Dritter Irrglaube: Das Wachstum von Chinas asiatischen Nachbarn hätte sich auf dem Level verlangsamt, das aktuell auch China hält: Der dritte Irrglaube besagt, dass das Wachstum von Chinas Nachbarländern sich auf dem gleichen Entwicklungstand verlangsamte, den gerade auch China gemessen am Bruttoinlandsprodukt pro Kopf hält. Für Japan und Singapur mag das zutreffen, für Taiwan und Korea aber nicht. Außerdem ist es fragwürdig, ob das Pro-Kopf-Bruttoninlandsprodukt ein angemessener Faktor für Chinas Entwicklungsstand ist. Hinsichtlich der Urbanisierung beispielsweise steht China heute dort, wo Japan 1953 war. Im Umkehrschluss verspricht dies wesentlich höhere Wachstumsraten für die Zukunft.
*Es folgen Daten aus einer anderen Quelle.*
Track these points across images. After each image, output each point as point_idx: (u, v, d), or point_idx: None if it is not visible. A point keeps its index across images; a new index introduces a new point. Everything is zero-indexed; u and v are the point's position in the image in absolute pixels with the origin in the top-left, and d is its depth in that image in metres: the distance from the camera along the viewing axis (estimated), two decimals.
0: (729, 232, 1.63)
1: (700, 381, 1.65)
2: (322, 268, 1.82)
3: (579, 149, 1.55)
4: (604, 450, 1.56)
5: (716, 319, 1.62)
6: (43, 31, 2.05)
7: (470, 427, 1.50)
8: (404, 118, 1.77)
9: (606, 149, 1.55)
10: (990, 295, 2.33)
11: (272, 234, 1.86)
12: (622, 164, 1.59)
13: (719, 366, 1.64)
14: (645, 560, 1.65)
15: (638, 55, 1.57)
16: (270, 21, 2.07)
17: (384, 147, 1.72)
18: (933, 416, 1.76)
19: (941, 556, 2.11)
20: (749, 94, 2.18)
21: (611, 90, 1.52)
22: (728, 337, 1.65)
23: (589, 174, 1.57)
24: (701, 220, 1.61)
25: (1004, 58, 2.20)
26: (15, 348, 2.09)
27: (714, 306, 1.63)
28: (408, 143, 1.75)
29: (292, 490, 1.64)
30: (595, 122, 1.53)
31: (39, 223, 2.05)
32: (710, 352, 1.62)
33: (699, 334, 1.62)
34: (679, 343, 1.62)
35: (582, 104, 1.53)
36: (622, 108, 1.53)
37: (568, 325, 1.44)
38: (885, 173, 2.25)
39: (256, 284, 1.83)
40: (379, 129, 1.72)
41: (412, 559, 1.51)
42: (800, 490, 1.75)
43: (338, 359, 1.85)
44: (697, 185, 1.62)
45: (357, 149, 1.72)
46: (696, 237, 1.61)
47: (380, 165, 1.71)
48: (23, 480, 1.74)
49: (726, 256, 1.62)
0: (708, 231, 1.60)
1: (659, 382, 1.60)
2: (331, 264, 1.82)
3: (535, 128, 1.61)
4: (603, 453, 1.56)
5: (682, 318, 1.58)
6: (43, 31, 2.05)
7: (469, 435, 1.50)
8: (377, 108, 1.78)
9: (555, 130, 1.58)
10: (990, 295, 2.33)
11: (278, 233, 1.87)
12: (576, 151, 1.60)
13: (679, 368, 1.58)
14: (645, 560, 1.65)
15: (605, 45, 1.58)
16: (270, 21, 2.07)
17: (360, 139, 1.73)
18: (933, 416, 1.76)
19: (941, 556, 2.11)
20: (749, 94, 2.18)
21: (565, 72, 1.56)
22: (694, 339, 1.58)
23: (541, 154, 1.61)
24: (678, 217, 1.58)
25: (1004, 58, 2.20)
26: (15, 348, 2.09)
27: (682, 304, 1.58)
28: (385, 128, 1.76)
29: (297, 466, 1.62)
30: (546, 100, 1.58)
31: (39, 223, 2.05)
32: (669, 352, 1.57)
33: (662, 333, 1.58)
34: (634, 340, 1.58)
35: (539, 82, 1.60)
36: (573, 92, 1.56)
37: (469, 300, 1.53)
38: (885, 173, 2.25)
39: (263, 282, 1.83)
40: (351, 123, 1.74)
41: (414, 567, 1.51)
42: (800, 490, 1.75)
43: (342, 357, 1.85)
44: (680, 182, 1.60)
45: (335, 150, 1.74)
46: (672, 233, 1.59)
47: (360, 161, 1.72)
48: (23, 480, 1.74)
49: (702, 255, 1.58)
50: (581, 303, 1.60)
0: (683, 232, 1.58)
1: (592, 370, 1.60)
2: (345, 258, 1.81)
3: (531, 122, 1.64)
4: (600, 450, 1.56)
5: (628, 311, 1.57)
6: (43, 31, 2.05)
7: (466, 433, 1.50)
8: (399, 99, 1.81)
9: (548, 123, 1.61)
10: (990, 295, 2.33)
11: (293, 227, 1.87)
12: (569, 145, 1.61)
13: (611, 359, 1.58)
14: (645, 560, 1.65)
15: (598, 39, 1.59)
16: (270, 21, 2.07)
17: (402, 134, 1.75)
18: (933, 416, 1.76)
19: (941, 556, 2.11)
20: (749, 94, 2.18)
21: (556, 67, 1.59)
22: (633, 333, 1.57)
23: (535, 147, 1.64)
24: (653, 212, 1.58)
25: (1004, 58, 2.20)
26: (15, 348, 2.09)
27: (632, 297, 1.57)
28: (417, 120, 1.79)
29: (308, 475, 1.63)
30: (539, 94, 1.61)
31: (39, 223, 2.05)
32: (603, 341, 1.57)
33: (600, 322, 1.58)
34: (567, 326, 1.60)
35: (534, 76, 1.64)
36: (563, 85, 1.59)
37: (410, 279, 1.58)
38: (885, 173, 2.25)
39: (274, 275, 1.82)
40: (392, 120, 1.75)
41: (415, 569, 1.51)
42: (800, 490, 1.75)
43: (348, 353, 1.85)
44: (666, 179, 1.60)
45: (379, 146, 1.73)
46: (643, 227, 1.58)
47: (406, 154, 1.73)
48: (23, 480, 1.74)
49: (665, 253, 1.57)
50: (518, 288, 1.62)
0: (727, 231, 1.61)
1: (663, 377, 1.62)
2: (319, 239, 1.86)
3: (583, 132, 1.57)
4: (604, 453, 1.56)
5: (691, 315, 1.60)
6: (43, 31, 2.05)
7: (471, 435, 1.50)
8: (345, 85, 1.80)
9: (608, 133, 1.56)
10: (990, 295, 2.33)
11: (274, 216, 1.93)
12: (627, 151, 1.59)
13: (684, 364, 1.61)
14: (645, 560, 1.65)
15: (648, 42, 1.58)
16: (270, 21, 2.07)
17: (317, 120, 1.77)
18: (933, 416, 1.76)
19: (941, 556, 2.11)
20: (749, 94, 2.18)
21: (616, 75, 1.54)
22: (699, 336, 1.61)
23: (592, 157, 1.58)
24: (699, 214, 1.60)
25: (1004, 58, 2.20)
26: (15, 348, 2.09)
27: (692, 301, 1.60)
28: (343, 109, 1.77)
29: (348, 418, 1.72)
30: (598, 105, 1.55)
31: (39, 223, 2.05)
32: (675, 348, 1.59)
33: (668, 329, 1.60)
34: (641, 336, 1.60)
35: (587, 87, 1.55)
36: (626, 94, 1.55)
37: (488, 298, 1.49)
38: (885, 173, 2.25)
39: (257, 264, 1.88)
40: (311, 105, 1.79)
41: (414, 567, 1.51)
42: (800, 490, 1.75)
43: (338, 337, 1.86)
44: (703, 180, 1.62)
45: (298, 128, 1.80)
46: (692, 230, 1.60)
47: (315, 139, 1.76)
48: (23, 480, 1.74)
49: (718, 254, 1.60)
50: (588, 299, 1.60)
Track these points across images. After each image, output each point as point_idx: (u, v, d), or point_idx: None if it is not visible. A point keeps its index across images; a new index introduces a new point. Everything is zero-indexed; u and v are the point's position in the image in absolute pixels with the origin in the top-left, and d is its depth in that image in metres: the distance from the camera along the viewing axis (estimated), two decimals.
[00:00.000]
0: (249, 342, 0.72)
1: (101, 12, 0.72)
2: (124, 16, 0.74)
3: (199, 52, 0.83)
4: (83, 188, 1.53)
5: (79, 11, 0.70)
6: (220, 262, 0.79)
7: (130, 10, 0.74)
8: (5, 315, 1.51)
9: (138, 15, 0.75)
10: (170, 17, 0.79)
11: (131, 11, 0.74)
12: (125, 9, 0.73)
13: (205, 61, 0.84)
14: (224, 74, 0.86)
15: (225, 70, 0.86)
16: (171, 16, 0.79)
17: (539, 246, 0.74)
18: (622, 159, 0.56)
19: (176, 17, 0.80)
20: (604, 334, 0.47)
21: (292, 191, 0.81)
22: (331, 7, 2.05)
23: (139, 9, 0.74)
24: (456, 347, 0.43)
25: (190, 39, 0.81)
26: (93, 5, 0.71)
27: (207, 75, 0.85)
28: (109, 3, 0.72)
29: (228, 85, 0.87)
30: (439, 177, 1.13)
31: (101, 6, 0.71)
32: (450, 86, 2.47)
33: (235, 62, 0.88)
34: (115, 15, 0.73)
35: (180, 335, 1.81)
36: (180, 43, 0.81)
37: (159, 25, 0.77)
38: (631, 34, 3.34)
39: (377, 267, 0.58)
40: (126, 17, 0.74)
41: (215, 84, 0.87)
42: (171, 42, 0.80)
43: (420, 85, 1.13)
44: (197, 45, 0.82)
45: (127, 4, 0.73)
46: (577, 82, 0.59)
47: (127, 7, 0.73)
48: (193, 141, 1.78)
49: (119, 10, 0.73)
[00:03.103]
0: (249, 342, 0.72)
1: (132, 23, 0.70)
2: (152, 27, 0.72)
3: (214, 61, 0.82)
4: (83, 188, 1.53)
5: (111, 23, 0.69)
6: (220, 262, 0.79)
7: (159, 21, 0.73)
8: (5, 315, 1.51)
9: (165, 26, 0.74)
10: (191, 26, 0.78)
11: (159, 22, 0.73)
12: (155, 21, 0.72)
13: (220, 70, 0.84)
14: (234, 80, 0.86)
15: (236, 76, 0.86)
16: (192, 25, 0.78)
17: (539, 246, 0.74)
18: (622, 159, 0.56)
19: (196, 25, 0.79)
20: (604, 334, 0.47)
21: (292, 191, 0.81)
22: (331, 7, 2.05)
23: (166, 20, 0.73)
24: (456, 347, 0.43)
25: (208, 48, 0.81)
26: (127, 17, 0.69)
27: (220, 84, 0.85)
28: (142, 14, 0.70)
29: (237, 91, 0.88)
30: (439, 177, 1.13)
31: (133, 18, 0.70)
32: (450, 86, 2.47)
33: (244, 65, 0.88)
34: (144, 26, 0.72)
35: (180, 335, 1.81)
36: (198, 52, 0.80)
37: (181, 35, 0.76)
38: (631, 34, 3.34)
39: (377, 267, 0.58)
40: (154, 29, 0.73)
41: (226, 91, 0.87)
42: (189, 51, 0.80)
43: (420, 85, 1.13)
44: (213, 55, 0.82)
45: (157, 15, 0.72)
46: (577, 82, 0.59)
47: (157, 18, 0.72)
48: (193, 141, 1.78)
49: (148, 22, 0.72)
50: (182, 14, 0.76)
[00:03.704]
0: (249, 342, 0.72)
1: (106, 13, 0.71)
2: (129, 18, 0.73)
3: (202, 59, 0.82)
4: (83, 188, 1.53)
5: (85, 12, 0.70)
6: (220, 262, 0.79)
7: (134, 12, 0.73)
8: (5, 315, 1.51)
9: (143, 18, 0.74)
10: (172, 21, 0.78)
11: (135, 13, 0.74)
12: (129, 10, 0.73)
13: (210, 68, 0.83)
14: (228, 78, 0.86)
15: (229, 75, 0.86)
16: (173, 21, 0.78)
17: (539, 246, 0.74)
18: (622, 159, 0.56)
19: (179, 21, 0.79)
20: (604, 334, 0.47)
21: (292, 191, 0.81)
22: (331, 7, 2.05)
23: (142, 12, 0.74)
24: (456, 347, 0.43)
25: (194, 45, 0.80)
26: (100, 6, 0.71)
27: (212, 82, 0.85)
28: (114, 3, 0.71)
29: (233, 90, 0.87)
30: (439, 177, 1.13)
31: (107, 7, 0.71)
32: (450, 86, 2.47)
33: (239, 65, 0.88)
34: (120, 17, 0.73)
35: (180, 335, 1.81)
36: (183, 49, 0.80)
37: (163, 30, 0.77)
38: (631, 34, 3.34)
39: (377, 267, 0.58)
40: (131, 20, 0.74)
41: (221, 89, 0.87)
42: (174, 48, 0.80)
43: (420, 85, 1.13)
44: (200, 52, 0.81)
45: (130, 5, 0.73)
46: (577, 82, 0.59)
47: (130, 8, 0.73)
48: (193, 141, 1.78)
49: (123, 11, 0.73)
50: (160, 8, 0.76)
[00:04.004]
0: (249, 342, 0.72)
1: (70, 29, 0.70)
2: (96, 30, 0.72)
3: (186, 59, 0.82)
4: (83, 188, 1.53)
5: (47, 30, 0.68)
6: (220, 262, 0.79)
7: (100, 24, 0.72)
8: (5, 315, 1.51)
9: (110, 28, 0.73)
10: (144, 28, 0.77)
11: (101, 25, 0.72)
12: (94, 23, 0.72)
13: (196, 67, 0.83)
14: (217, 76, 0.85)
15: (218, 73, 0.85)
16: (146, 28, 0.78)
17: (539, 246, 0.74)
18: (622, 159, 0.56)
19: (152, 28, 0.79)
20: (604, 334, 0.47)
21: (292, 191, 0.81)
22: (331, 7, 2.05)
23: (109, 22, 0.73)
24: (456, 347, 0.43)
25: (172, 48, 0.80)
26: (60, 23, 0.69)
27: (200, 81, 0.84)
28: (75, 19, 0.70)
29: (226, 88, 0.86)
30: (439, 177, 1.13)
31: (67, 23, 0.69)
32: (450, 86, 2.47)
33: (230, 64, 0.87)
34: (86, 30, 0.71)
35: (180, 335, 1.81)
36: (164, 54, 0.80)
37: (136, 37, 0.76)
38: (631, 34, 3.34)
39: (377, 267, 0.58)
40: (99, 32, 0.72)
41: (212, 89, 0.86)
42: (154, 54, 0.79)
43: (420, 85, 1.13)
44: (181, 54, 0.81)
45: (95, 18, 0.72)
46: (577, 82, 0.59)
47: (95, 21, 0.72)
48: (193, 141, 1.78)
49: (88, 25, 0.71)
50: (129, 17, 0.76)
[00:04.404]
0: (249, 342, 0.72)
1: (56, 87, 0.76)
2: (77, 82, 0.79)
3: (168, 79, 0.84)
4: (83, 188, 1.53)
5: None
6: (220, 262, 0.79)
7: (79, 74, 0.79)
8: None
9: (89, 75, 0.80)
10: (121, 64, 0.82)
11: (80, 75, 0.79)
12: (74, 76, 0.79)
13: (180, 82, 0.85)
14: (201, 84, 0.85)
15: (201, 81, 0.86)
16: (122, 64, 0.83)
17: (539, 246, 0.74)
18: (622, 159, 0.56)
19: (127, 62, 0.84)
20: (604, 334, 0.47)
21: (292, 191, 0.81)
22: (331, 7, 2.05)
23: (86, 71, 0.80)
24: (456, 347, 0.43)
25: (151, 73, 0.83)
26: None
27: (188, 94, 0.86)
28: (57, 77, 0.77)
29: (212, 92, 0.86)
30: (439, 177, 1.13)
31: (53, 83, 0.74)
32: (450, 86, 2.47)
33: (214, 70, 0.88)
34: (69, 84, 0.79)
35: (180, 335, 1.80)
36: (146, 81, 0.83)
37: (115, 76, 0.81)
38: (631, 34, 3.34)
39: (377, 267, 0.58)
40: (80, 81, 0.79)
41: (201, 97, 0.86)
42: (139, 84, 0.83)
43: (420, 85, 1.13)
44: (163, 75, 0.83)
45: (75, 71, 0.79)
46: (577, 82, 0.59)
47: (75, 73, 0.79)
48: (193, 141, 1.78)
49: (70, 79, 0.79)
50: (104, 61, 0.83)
Trotz dieser drei Irrtümer glauben wir dennoch, dass Chinas Wachstum sich von jetzt an verlangsamen wird – allerdings aus einem ganz anderen Grund. Chinas Aufschwung geht von einer Kreditblase mit historischer Ausmaßen aus, die das Wachstum ausbremsen könnte, sobald die chinesische Wirtschaft ihre Schulden abbaut. Kreditzyklen sind sehr lang, aber es handelt sich immer noch um Zyklen, während die drei Irrglauben sich auf das Trendwachstum beziehen. Nichtsdestotrotz verfügt China weiterhin über sehr viel verstecktes Wachstumspotenzial. Dieses könnte das schleichende Wachstum ausgleichen, sobald der Entschuldungsprozess beginnt.